The ends of the prisms, where they meet the tubing in and tubing out, would be sealed with silicone or epoxy. In theory, by the time most of the wort has run through and is getting anywhere near the endpoint, it's already warmed up the reference solution to the same temperature as the wort so thermal compensation wouldn't be required.

I'm with Revvy on this. More power to you dude. If you are into optics and get it working, Pix are great, that is unless you decide to sell it.
 
Thanks.

But at this point all I've done is use some super-glue from Lowe's to make four prisms out of microscope slides.

The change in index of refraction isn't all that much, which is why I'm using bunches of them to keep on bending the beam. I have the CRC handbook tables and wrote a little ray trace program to check (Snell's law of refraction, high school stuff), and five or so prisms should give me a 3/4 inch swing on the last prism from for a gravity swing of 1.000 to 1.080.

My worry is that the prisms will require too much wort to respond quickly, or something along those lines, or that particles in the wort will disperse the beam too much, or something along those lines.
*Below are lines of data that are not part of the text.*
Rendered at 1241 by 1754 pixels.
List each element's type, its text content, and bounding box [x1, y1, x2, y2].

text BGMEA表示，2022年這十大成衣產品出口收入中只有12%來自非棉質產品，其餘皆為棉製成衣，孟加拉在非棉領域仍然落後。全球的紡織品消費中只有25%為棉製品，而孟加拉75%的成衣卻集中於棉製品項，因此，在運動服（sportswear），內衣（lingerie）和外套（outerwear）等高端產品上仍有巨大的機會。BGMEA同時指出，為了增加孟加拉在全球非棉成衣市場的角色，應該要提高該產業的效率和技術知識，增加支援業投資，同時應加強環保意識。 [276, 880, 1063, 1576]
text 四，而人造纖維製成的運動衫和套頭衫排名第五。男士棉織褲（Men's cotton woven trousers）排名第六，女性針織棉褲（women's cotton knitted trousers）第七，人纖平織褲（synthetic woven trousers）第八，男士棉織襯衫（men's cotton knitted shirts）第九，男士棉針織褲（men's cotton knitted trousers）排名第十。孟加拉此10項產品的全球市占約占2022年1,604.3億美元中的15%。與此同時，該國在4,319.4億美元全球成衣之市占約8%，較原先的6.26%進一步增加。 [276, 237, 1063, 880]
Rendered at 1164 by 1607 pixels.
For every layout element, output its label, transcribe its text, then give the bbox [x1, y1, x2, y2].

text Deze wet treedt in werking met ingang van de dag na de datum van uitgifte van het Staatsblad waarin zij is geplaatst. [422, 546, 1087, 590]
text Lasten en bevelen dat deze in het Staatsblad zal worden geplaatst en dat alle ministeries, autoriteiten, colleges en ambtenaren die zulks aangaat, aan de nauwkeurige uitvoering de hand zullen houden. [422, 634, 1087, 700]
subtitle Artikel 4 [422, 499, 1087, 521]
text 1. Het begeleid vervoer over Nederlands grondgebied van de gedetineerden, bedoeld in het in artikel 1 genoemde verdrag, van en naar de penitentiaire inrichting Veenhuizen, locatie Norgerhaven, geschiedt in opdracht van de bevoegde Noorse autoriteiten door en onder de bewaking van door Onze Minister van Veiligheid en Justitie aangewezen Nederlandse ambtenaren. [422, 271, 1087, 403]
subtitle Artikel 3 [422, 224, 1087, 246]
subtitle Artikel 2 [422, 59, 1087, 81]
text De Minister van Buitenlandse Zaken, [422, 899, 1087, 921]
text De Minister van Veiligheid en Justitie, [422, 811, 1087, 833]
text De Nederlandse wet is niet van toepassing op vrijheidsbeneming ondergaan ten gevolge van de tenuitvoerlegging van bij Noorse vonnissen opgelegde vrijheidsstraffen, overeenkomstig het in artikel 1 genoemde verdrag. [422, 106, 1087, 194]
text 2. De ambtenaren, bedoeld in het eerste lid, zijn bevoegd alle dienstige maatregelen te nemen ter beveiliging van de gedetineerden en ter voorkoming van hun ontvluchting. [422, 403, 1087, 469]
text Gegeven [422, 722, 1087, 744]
I'd prefer a smaller setup with less volume, or maybe something a bit more optically clever than using $4.00 worth of slides.

But I'll give it a try and see what happens. :)
 
How long is your pathlength for each prism? I figure with mircoscope slides you have roughly 2cm on edge and you were mention 5 prisms, giving you effective pathlength of 10 cm. The scattering from small particles in the wort is going to be a big problem as is molar absorptivity of the wort itself. Where you considering a pen laser as a light source or something with more balls?
 
The slides I got were exactly 1" wide, so yes, the path length might be a problem. I wish I had something smaller for the front prisms. As it stands, cutting through the top of five prisms is going to give me about an inch and a half of path length through the wort. I was thinking of using a pen laser and hoping that by the time the lautering is nearly finished the wort would be clear enough that scattering doesn't throw it off.

If it doesn't work, perhaps I could using the pen laser and a single surface of a slide to make a grazing angle refractometer, such as the kind they use to measure slurries, but I don't think I can do that with much accuracy. I could try ray tracing such a setup and see what I come up with, though. Perhaps using part of a barcode scanner to give a sweep across the surface and then reading where the lines end up on the other side, or something.

But I'd like to keep it simple enough that every DIY'er could build one.
 
And I was excited when I built my own wort chiller. :cross:
Sounds like a cool project if you can get it to fly. Good luck to you. :mug:
 
Sounds very cool. Would you basically have it set so that as the wort changes in gravity it would make the beam bend more and eventually hit a photosensitive eye to stop the sparge?

Does the amount of sugar in the wort change it's index of refraction? (I've not actually looked in to how a refractometer works)
 
Well, the prisms are hollow, made of slides, so they don't bend the light unless the inside fluid has a different index of refraction than the outside fluid. By putting them in a box filled with pure water I eliminate most of the refraction relative to wort so my beam can travel a fairly straight path. If the wort dropped to SG 1.000 then the beam wouldn't deflect at all.

The index of refraction of pure water at 20 degrees C is 1.3330. As you add sugar it goes up, but not by very much. At an SG of 1.011 it's 1.3374, and at an SG of 1.082 is 1.3639.

So the change isn't very big at all, but it is measurable.

On the downside, the index of refraction drops with temperature, (because the water expands) so pure water at sparging temperature (170F) is 1.32376 instead of 1.3330

I figured I'd try using multiple prisms because these changes are so small.
 
Cool! Thank you for the explanation. I do wonder if the water will heat up to the same temp during the sparge or not, depends on the amount of water and possible insulation (except where the beam goes through.)